▸ What you have to do
All of the data below should be printed again exactly, pictures excluded.

Dataset extract section start

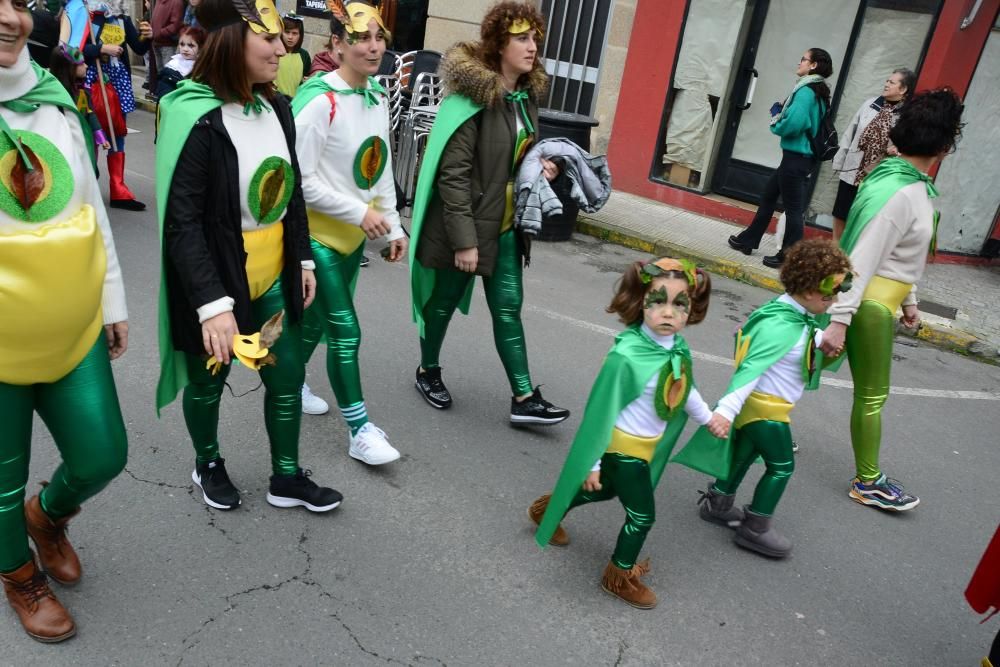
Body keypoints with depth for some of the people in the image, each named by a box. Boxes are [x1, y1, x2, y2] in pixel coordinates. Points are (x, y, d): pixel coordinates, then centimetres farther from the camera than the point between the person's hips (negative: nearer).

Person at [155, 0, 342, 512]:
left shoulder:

Dataset extract section end

▸ Written answer
Body keypoints with depth for some of the people in the image, each named by a box. Boxes are [x1, y1, x2, y2] in pixel coordinates. Points are (x, y, d): pixel coordinates, then centimetres farther from the camera than the point between the person's hips (negative: nearer).

Person at [155, 0, 342, 512]:
left shoulder:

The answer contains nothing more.